• Texto citado:
Saúl Alejandro Flores

Estimados lectores, continuamos con el análisis al proyecto de Norma Oficial Mexicana 001 Semarnat, la cual “establece los límites máximos permisibles de contaminantes en las descargas de aguas residuales en aguas y bienes nacionales”. Desde la semana pasada les compartí algunas observaciones que deben considerarse, pues no están basadas en percepciones sino en resultados y factibilidades dentro del capítulo de saneamiento y la prestación de los servicios públicos de agua que son competencia municipal. Así que pasemos a la continuación.

De conformidad con el Art. 115 fracción III inciso a) de la Constitución Política de los Estados Unidos Mexicanos, la responsabilidad recae exclusivamente sobre los municipios, que ya es de todos conocido que son el orden de Gobierno más vulnerable en sus capacidades institucionales y económicas; esta actualización de la Norma no es actualmente viable en su aplicación, no elevará el índice de saneamiento, lo único que se incrementará serán las multas por incumplimiento, lo que ocasionará erogaciones que pondrán aún en mayor riesgo la operación de las Plantas de Tratamiento de Aguas Residuales (PTAR’s) existentes y por tanto el riesgo de contaminación que afectaría a la población. Propiciando el incremento de las tarifas de agua en el recibo de cada ciudadano o que colapsen los servicios de agua.

• Indicaciones de la tarea:
Continúa el texto sobre el proyecto de Norma Oficial Mexicana 001 Semarnat a partir de su última oración.

Comparación de revisiones de planos:
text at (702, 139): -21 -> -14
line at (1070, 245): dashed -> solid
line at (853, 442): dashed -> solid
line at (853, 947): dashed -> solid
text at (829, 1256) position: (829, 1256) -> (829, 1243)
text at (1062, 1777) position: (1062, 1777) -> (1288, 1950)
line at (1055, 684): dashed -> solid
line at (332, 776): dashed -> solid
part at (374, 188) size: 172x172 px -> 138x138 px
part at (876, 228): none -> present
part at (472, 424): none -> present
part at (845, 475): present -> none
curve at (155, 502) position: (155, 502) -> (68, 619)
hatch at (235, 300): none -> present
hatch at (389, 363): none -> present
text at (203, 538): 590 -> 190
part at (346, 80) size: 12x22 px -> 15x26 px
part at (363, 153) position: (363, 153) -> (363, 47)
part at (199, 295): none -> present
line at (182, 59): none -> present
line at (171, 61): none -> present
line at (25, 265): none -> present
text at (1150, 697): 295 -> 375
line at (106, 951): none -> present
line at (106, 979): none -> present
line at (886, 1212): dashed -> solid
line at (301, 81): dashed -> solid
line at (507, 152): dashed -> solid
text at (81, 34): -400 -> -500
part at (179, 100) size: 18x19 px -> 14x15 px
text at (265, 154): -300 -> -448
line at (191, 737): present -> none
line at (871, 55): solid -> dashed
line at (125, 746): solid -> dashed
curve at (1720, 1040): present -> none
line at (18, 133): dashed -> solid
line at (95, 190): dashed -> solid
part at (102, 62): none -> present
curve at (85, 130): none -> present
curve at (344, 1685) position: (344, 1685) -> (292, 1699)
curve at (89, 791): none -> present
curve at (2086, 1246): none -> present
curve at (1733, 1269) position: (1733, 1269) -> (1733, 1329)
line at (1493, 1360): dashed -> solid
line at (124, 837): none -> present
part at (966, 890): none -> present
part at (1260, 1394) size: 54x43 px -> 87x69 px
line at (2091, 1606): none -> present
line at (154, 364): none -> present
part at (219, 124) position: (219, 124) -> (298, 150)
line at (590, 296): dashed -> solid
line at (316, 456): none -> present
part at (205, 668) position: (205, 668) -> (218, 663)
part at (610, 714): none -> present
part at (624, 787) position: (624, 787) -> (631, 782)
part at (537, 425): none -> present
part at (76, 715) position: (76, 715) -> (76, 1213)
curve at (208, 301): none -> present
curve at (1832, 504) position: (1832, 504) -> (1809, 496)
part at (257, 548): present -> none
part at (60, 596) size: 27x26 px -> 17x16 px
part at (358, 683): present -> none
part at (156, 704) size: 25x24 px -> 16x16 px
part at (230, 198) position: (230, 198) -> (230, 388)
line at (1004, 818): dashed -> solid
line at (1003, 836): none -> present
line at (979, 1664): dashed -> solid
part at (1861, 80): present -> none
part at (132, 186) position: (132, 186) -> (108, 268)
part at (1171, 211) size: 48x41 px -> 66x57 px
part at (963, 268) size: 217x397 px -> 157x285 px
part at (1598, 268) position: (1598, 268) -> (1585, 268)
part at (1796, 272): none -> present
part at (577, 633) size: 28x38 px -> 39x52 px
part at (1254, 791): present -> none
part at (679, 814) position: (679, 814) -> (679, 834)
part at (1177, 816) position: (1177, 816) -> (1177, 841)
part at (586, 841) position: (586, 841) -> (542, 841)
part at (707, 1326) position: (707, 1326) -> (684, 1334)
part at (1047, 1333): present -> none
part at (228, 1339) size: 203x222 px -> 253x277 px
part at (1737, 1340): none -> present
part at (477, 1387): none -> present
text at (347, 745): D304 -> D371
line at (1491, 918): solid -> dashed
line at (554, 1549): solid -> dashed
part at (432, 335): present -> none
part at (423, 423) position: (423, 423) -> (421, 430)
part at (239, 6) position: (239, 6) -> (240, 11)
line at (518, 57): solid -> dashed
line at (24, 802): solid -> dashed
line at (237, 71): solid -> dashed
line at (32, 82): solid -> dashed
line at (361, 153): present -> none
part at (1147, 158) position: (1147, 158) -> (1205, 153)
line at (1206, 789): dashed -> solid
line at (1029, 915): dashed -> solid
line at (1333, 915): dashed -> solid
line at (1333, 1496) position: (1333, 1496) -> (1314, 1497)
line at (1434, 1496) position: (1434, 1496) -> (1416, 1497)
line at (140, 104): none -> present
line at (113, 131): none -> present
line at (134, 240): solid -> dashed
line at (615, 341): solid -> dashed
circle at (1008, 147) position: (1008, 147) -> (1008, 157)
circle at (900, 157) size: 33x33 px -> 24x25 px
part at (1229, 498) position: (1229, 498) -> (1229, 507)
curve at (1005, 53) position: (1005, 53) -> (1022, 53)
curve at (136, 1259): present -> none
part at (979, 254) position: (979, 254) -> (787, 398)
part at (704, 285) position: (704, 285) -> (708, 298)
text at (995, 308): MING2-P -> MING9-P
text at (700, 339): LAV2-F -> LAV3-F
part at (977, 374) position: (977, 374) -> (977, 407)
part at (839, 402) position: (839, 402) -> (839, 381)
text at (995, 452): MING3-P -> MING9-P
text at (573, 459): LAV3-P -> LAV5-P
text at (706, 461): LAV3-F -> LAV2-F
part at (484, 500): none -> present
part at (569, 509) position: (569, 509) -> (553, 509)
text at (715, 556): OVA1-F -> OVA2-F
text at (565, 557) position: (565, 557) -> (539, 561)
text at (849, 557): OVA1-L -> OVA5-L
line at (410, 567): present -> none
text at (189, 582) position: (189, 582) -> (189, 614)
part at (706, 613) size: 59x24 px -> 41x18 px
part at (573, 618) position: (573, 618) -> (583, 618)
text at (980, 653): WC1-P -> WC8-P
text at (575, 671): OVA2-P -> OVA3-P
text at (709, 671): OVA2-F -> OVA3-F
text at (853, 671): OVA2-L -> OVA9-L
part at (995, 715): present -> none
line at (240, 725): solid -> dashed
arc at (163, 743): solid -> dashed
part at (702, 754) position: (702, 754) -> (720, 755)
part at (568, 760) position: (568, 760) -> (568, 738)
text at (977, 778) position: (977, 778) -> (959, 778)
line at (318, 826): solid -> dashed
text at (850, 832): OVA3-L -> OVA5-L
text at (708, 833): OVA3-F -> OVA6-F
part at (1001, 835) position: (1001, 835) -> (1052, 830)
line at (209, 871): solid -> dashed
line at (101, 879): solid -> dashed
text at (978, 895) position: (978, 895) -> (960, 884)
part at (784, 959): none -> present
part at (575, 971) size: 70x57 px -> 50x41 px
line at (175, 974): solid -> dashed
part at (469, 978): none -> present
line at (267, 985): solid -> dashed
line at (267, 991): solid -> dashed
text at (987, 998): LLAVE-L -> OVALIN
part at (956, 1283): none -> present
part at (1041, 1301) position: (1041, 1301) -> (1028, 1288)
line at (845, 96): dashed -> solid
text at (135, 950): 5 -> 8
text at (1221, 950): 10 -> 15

• Respuesta del ejercicio:
Es importante manifestar que como sujetos obligados no fueron consultados los prestadores de los servicios, para el diseño de la actualización de la norma, se realizaron múltiples solicitudes hechas a las autoridades correspondientes: Semarnat, Comarnat y por supuesto Comar para la sensata discusión y análisis de dicha actualización, la NOM 001 debe ser revisada en conjunto con los prestadores de los servicios, valdría la pena involucrar a la comisión de recursos hidráulicos de la H. Cámara de Diputados antes de ser publicada en el Diario Oficial de la Federación (DOF), hasta no contar con un programa nacional integral (tres órdenes de Gobierno) que haga viable su cumplimiento.

México no puede transitar en nuevas plantas residuales derivado de que no cuenta con inversión, tampoco con un claro esquema de institucionalidad en la gestión y administración integral del agua. Este problema a cada instante se agrava, así como cada segundo se agota el agua de los acuíferos, y las descargas de aguas residuales incrementan los niveles de contaminación, en algunos casos se presume de daños casi irreversibles.

La semana pasada manifesté que el riesgo sanitario es alto, pero más aún por lo que se puede proyectar en una norma destinada a como he titulado estas entregas: “Establecer parámetros que no se cumplirán” y no es pesimismo, ni mala voluntad de criticar por criticar, quienes hemos estado en las instituciones estatales o municipales, como responsables de la gestión y administración, diseño y ejecución de políticas públicas en materia hídrica o en las direcciones de organismos operadores, cuando se hacen las “cosas bien” y “no se nada de muertito”, se cumple con el trabajo con miras a mejorar, es cuando se conocen los obstáculos y retos. Aunque debo advertir que este comentario no debe ser malinterpretado, el sector agua es más que amplio, es imposible de que lo abarque un individuo, incluso un equipo de trabajo no basta, se demanda como lo he dicho en otras ocasiones “equipos de trabajo”, así en plural lo reitero.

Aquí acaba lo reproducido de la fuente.